Along with the other elements came the first marathon swimmers in the new currents of the information streams, the futurists and writers and journalists. The New York Times, Business Week, the San Francisco Chronicle, Time, Rolling Stone, Byte, the Wall Street Journal all have journalists that I know personally who drop into the WELL as a listening post. People in Silicon Valley lurk to hear loose talk among the pros. Journalists tend to attract other journalists, and the purpose of journalists is to attract everybody else: most people have to use an old medium to hear news about the arrival of a new medium.
Things changed, both rapidly and slowly, in the WELL. There were about 600 members of the WELL when I joined, in the summer of 1985. It seemed that then, as now, the usual ten percent of the members did 80% of the talking. Now there are about 6000 people, with a net gain of about a hundred a month. There do seem to be more women than other parts of cyberspace. Most of the people I meet seem to be white or Asian; African-Americans aren't missing, but they aren't conspicuous or even visible. If you can fake it, gender and age are invisible, too. I'd guess the WELL consists of about 80% men, 20% women. I don't know whether formal demographics would be the kind of thing that most WELL users would want to contribute to. It's certainly something we'd discuss, argue, debate, joke about.
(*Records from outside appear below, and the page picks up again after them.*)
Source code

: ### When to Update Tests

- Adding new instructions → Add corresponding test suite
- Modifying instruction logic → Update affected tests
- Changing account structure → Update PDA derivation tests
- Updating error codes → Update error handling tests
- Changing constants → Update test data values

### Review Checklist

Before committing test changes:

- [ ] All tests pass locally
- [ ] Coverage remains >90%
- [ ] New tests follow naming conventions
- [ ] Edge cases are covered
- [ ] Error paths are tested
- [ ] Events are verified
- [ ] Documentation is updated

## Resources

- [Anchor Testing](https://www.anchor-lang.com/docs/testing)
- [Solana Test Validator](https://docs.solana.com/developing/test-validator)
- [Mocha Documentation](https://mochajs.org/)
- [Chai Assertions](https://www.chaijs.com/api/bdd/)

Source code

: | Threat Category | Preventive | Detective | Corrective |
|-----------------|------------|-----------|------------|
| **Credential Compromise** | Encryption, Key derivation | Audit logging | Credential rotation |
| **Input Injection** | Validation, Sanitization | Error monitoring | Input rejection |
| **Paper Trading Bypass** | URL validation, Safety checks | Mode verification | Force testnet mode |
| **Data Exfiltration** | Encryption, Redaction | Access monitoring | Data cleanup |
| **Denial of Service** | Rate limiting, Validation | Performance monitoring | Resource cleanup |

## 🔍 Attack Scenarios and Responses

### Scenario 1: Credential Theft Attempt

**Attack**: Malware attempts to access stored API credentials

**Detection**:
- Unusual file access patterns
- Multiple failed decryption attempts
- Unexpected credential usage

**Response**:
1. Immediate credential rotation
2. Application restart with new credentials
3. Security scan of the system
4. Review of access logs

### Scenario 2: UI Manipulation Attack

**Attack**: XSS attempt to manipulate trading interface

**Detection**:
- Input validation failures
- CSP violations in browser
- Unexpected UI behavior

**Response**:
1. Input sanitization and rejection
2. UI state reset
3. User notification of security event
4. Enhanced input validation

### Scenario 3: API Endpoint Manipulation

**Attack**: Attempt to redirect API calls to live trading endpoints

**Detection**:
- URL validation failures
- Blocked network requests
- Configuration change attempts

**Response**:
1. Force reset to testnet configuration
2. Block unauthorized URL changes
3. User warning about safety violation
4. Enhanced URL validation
One important social rule was built into Picospan, the software that the WELL lives inside: Nobody is anonymous. Everybody is required to attach their real "userid" to their postings. It is possible to use pseudonyms to create alternate identities, or to carry metamessages, but the pseudonyms are always linked in every posting to the real userid. So individual personae -- whether or not they correspond closely to the real person who owns the account -- are responsible for the words they post. In fact, the first several years, the screen that you saw when you reached the WELL said "You own your own words." Stewart Brand, the WELL's co-founder likes epigrams: "Whole Earth," "Information wants to be free." "You own your own words." Like the best epigrams, "You own your own words" is open to multiple interpretations. The matter of responsibility and ownership of words is one of the topics WELLbeings argue about endlessly, so much that the phrase has been abbreviated to "YOYOW," As in, "Oh no, another YOYOW debate."
Who are the WELL members, and what do they talk about? I can tell you about the individuals I have come to know over six years, but the WELL has long since been something larger than the sum of everybody's friends. The characteristics of the pool of people who tune into this electronic listening post, whether or not they every post a word in public, is a strong determinant of the flavor of the "place." There's a cross-sectional feeling of "who are we?" that transcends the intersecting and non-intersecting rings of friends and acquaintances each individual develops.